Doch schneller und sicherer Datentransfer alleine reicht nicht aus, um flächendeckend effiziente Kommunikationskanäle zwischen allen Leistungserbringern im Gesundheitswesen einzurichten. Nötig sind Anwendungen, die den Kunden wirklich nutzen. Die DGN-Service kooperiert deshalb mit der Düsseldorfer Medisign GmbH, einem Joint Venture der Deutschen Apotheker- und Ärztebank und der Privatärztlichen Verrechnungsstellen. Die Medisign Card, eine multifunktionalen Signaturkarte, sichert Anwendungen wie das Online-Banking oder die Online-Privatliquidation (PAD dialog) ab.
"Proprietäre Lösungen gehen an den Bedürfnissen der Ärzte vorbei. Flächendeckung ist der Schlüssel zur Akzeptanz"
Ansgar Geist, Geschäftsführer der DGN Service GmbH
Wichtig wäre es, im gesamten Gesundheitswesen einheitliche Standards für die Vernetzung einzusetzen. "Proprietäre Lösungen gehen an den Bedürfnissen der Ärzte vorbei. In der Kommunikation ist ein flächendeckendes Angebot den Schlüssel zur Akzeptanz", ist Ansgar Geist überzeugt. Doch derzeit fehlen solche, es gibt nur de-facto-Standards.
Verbreitet ist zum Beispiel VCS, wozu die Medisign-Karte kompatibel ist. VCS ist ein De-Facto-Standard der Praxiscomputer-Hersteller, Er definiert einerseits den Kommunikationsweg medizinischer Daten, basierend auf Internet-Standards, andererseits Inhalt und Struktur von medizinischen Geschäftsvorfällen wie Untersuchungoder Attest, für die Dokumente übermittelt wurden. Der Kommunikationsweg ist dabei mit Schutzmaßnahmen verknüpft, die ständig maximale Datensicherheit garantieren.
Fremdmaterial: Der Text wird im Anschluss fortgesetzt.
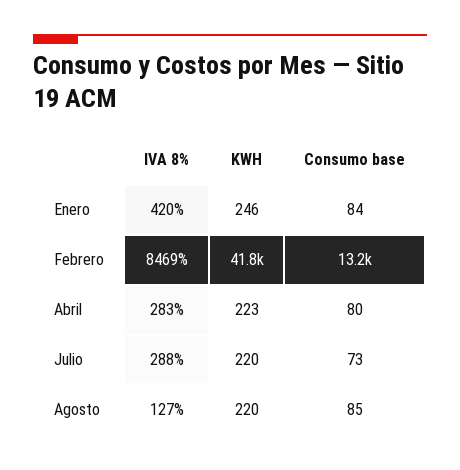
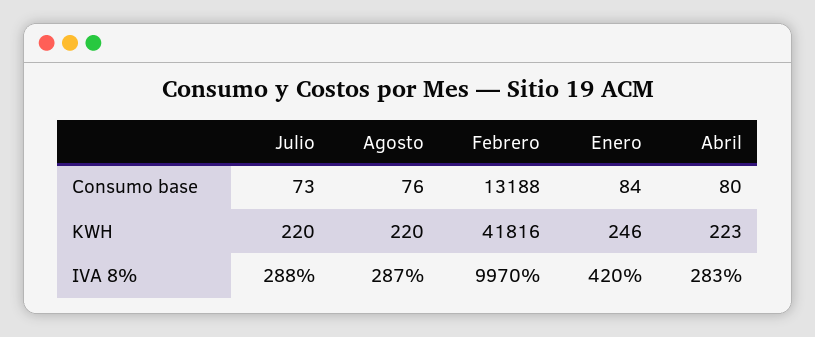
  {
    "IVA 8%": {
      "Enero": 420,
-     "Febrero": 8469,
+     "Febrero": 9970,
      "Abril": 283,
      "Julio": 288,
-     "Agosto": 127
+     "Agosto": 287
    },
    "KWH": {
      "Enero": 246,
      "Febrero": 41816,
      "Abril": 223,
      "Julio": 220,
      "Agosto": 220
    },
    "Consumo base": {
      "Enero": 84,
      "Febrero": 13188,
      "Abril": 80,
      "Julio": 73,
-     "Agosto": 85
+     "Agosto": 76
    }
  }

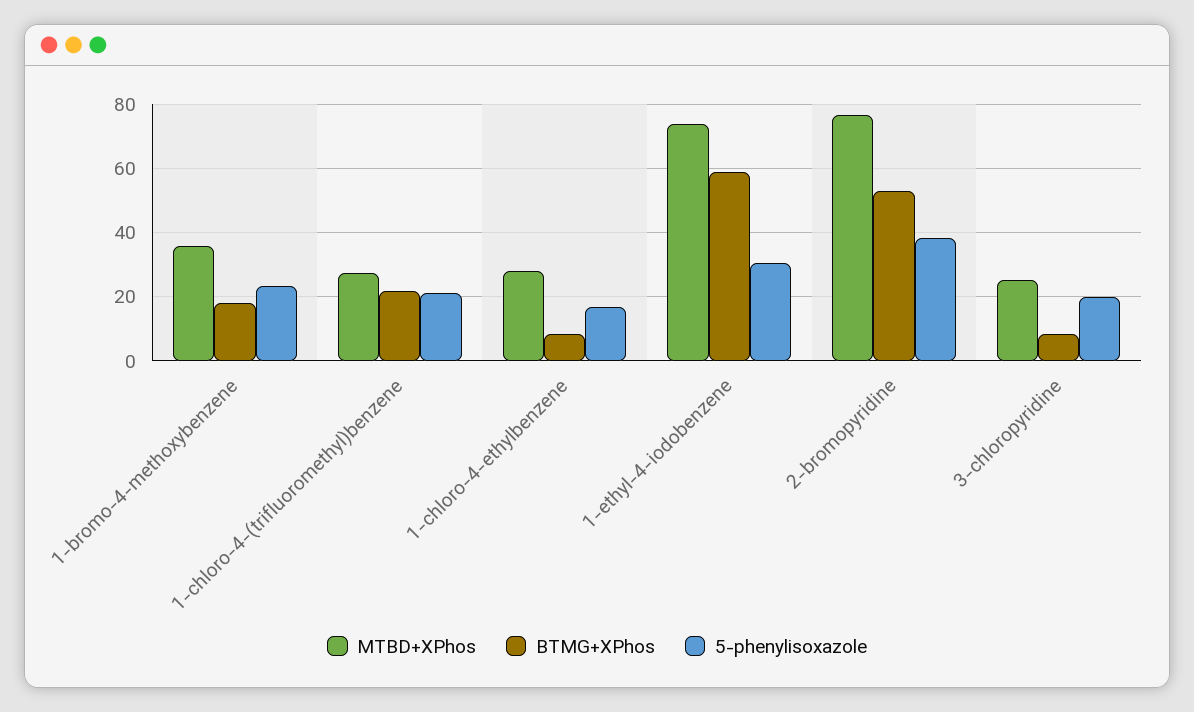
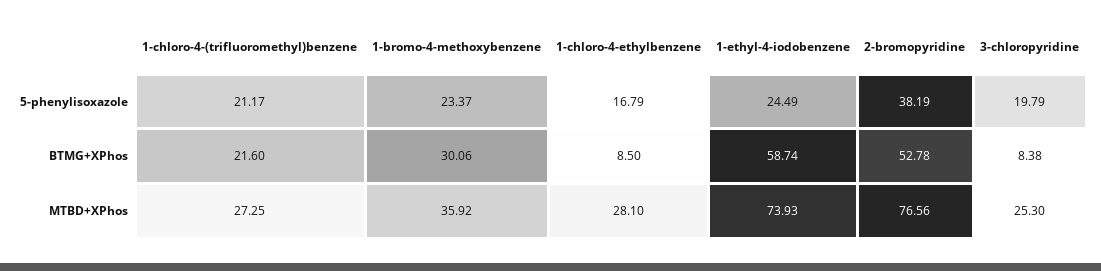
  {
    "MTBD+XPhos": {
      "1-bromo-4-methoxybenzene": 35.92,
      "1-chloro-4-(trifluoromethyl)benzene": 27.25,
      "1-chloro-4-ethylbenzene": 28.1,
      "1-ethyl-4-iodobenzene": 73.93,
      "2-bromopyridine": 76.56,
      "3-chloropyridine": 25.3
    },
    "BTMG+XPhos": {
-     "1-bromo-4-methoxybenzene": 18,
+     "1-bromo-4-methoxybenzene": 30.06,
      "1-chloro-4-(trifluoromethyl)benzene": 21.6,
      "1-chloro-4-ethylbenzene": 8.5,
      "1-ethyl-4-iodobenzene": 58.74,
      "2-bromopyridine": 52.78,
      "3-chloropyridine": 8.38
    },
    "5-phenylisoxazole": {
      "1-bromo-4-methoxybenzene": 23.37,
      "1-chloro-4-(trifluoromethyl)benzene": 21.17,
      "1-chloro-4-ethylbenzene": 16.79,
-     "1-ethyl-4-iodobenzene": 30,
+     "1-ethyl-4-iodobenzene": 24.49,
      "2-bromopyridine": 38.19,
      "3-chloropyridine": 19.79
    }
  }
Ein weiteres Beispiel ist der eHealthNet, die Branchenplattform fürs Gesundheitswesen von T-Com. Zu ihr gehören eine VPN-Infrastruktur und die Basiskomponenten Verschlüsselung, Protokollierung, elektronische Signatur, Billing sowie Plattform- und Anwendungsschnittstellen. Zielgruppe sind die 270000 niedergelassenen Ärzte, 77000 Zahnärzte, 2000 Krankenhäuser, 22000 Apotheken und über 300 Krankenkassen. Das Potenzial ist enorm. "Mit einer übergreifenden Telematik-Infrastruktur könnten jährlich fünf Milliarden Euro im Gesundheitswesen eingespart werden", rechnet Franz Hertl, Leiter des Competence Center Health Care von T-Com, vor.
Den Durchbruch werden allerdings die Digitalisierungsinitiativen erst durch die digitale Gesundheitskarte gewinnen (siehe Informationweek-Special E-Govermnent 1/2004, S. 28) bringen.